Taint analysis collections access

Hello!
I am using proguard-core’s taint analysis tool and I have a question regarding the way it works with collections.

EDIT: I have just been helped with using newer version and at least the simple bug has been fixed. I’ll check other examples that I have and maybe this question will get resolved by itself.

The question is, if I have code like this I expect a trace to be found, but there are none.

    public void sink(String s) {
    }

    public List<String> source() {
        return List.of("s1", "s2");
    }

    public void launch() {
        sink(source().get(1));
    }

Source returns a malicious list and the data from the list is considered dangerous as well.
Same thing happens when I put tainted data into a list and then access the list: the data from the list is potentially tainted. But no traces are found.

I was wondering if I am setting some parameters wrong or is impossible to produce such traces for now?

For a more real-life example you might want to consider Command injection vulnerability example from the OWASP benchmark. We get tainted data in line 43 and feed it to the process in line 68 (sink). Ideally, I wanted this trace to be found.

Hi!

If I get your edit correctly it works now, right?

But I will provide a little bit more context on what I would expect to happen here (but I haven’t tested the code, I can try to do it in the next days if you still need help). This should work but maybe not for the reason you expect. We are not modelling collections behavior in any way for now, but we are over-approximating taint propagation on method calls, so calling get on a tainted list should return a taint regardless of the state of the content. If in your example the list wasn’t tainted and element 1 was, our code at its current state wouldn’t have been able to detect the tainted element.

Ok, got it, thanks) I’ll test it myself today on more examples and ask futher questions if needed.

A small update: the OWASP example I gave you works if I replace an array with a list like this:

prev:

        if (!map.isEmpty()) {
            String[] values = map.get("BenchmarkTest00500");
            if (values != null) param = values[0];
        }

modified:

        if (!map.isEmpty()) {
            List<String> values = Arrays.stream(map.get("BenchmarkTest00500")).toList();
            if (values != null) param = values.get(0);
        }

So the question is, how does the instrument work with arrays?
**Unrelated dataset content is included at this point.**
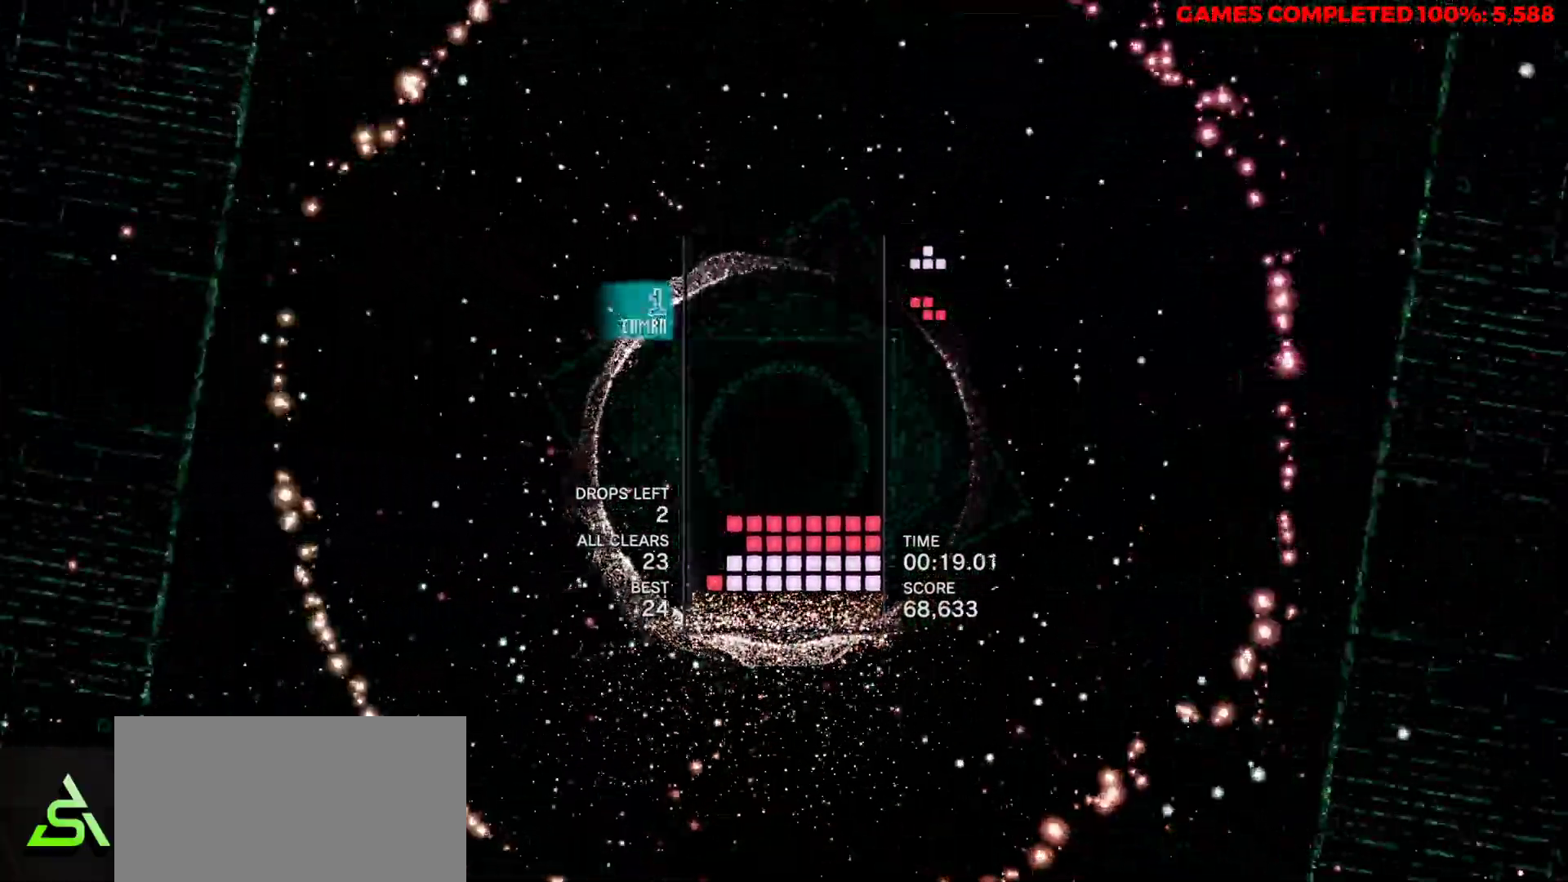
{"keys": [], "events": [[267, "z", "down"], [400, "z", "up"], [500, "left", "up"]]}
The short answer is that getting an element from an array won’t propagate the taint.

A more precise answer: loading elements from arrays is handled at line 344 of JvmTransferRelation, the code pushing the array element value is the following:

abstractState.push(abstractState.getArrayElementOrDefault(abstractState.pop(), index, getAbstractDefault()));

If you check how JvmAbstractState works this results in asking the HeapAbstractState to provide the value. The behavior then depends on the heap model chosen for the analysis, which is a parameter you can set when creating a CpaRun. For example if you are using the forgetful heap model you need to check the code in JvmForgetfulHeapAbstractState:

    public <T> StateT getArrayElementOrDefault(T array, StateT index, StateT defaultValue)
    {
        return this.defaultValue;
    }

That as you can see doesn’t really return a taint even if the array itself is tainted. None of the heap states available at the moment really handles the arrays in any smarter way. If you want to over-approximate the taint propagation you can try to design your own heap state that taints the entire array if a tainted value is set and returns a taint when getting an element if the array is tainted.

In case you would like to have a more precise analysis for the singles array elements, this would require pairing the taint analysis with a value analysis to be able to know the value of the indices, which is a feature that is currently not available.

1 Like

Thanks a lot for your answer!
I’ve tested the tool on the whole set of Command Injection vulnerability examples (~78 files, they have cmdi-00 in the annotation, if you want to take a look) and I have one more question, it’s a similar one.
The two main reasons for failure were the one discussed above and the following: if I add a tainted value to an array/a collection the collection does not become tainted and for example get() method does not taint its return. You mentioned this issue above as well.
The question is, is this planned to be fixed/supported any time soon?

As I said before for collections I would expect it to work as long as you keep the collection in the local context (i.e., if you set it as another object field it won’t work), while for arrays I would expect creating a new HeapAbstractState that over-approximates setting and getting arrays values to taint the array and get the tainted status of the array would work, as I explained in the previous comment (you should also extend the CpaRun implementation you are using to use your new state).

Unfortunately at the moment we don’t have any roadmap to work on this internally.

1 Like

Ok, understood, thanks a lot for your help!

1 Like